The budget process began on March 10 with the first of several budget workshops — public meetings of city council that discussed the budget in great detail. This process culminated in the first reading and public hearings on August 25, and the final public hearings and second reading on September 8, when the budget was officially adopted. The new fiscal year begins on October 1.

Tax Rate Reduced

The biggest news in this budget is the property tax rate. For the third time in four years, City Council voted to reduce the ad valorem tax rate. Earlier this year (as well as last year), many property owners in Kerr County were surprised by quickly rising property valuations as determined by Kerr Central Appraisal District, the independent government agency in charge of determining property values. Responding to these rapid increases and taxpayer concerns, this year’s city budget reduces the tax rate by about five percent, to the state-defined “no new revenue” rate of $0.5116 per $100 of valuation.

This means if you own a house that is valued at $200,000, at last year’s rate, you would be required to pay approximately $1,080 in taxes to the city (before any exemptions, freezes, or other reductions). With the reduced rate, your tax liability to the city this year would be approximately $1,023 — a savings of just under $60, or about 5%.

Two things to keep in mind… First, the city collects only about 20% of the total ad valorem taxes that you pay. Other taxing entities, such as KISD, Kerr County, UGRA, Headwaters, and special districts collect the remaining 80% of your tax liability. Second, it’s important to remember that KCAD sets the value on your home, and the city, county, and other government entities do not have any influence over property valuations. And because the average valuation increased from last year to this year, the average property owner will likely pay the city roughly the same amount that was paid last year.

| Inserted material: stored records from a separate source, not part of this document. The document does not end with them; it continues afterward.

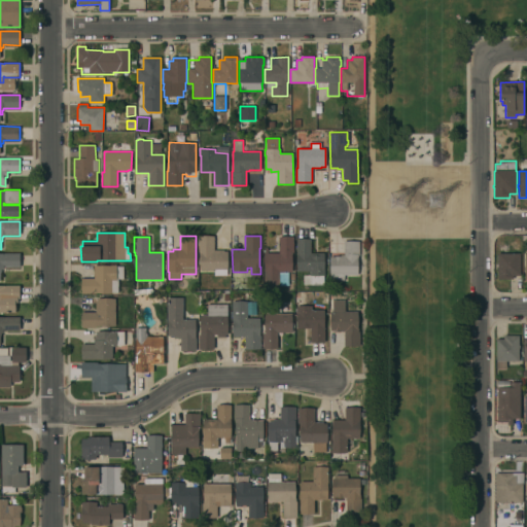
[(227,270),(226,270),(226,276),(214,276),(214,271),(200,271),(200,254),(200,251),(199,251),(199,237),(214,237),(214,250),(223,250),(223,251),(227,251),(227,270)]
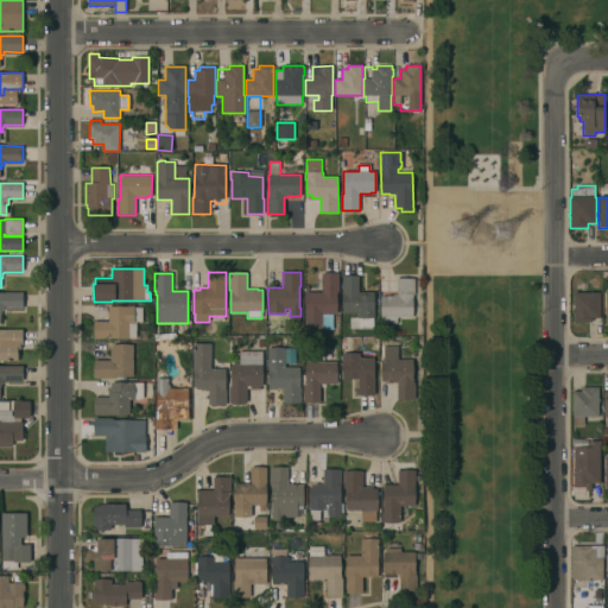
[(339,273),(339,292),(337,292),(337,293),(337,314),(333,315),(333,330),(305,330),(305,303),(304,304),(304,296),(305,296),(305,286),(309,286),(309,292),(322,292),(322,273),(339,273)]
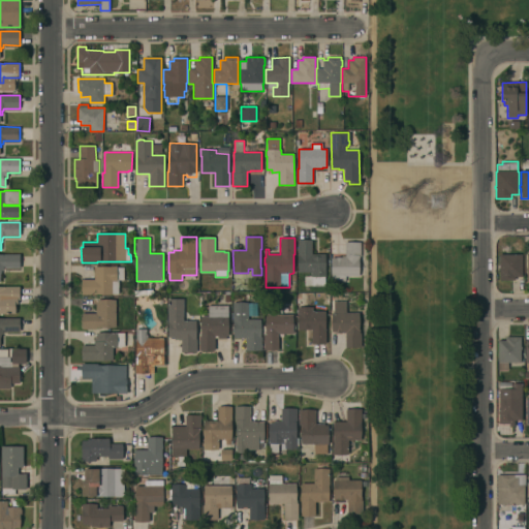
[(312,240),(312,254),(325,254),(325,272),(325,277),(325,286),(312,286),(305,286),(305,276),(311,276),(311,273),(299,273),(298,255),(298,240),(312,240)]
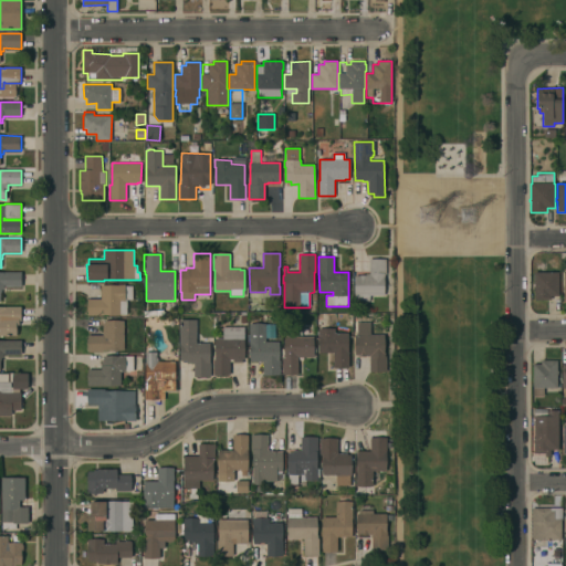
[(386,259),(386,274),(385,274),(385,276),(384,296),(369,295),(369,301),(356,301),(356,295),(355,295),(355,275),(358,275),(366,275),(366,274),(369,274),(369,259),(386,259)]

The charts below show the tax rate compared to total revenue. The teal line shows the tax rate reductions over three of the past few years. The numerical chart at the right show the total tax rate and the two tax rate components — maintenance/operations and interest/sinking.

Takeaways

  • Significant economic changes resulting from COVID-19 have forced many local government entities to raise taxes to make up for budget shortfalls. Kerrville actually lowered its tax rate by over 5%.
  • Over the past decade plus, Kerrville has maintained or lowered its tax rate every year, and has reduced the tax rate for three of the past four years.
  • Rising property valuations across Kerr County have been a cause of concern for many taxpayers.
  • Despite a reduced budget, funding for street repairs was increased, and other capital projects will stay on track.
  • Reserve funds will stay intact, and the reserve balance will actually increase (as a percentage of expenditures).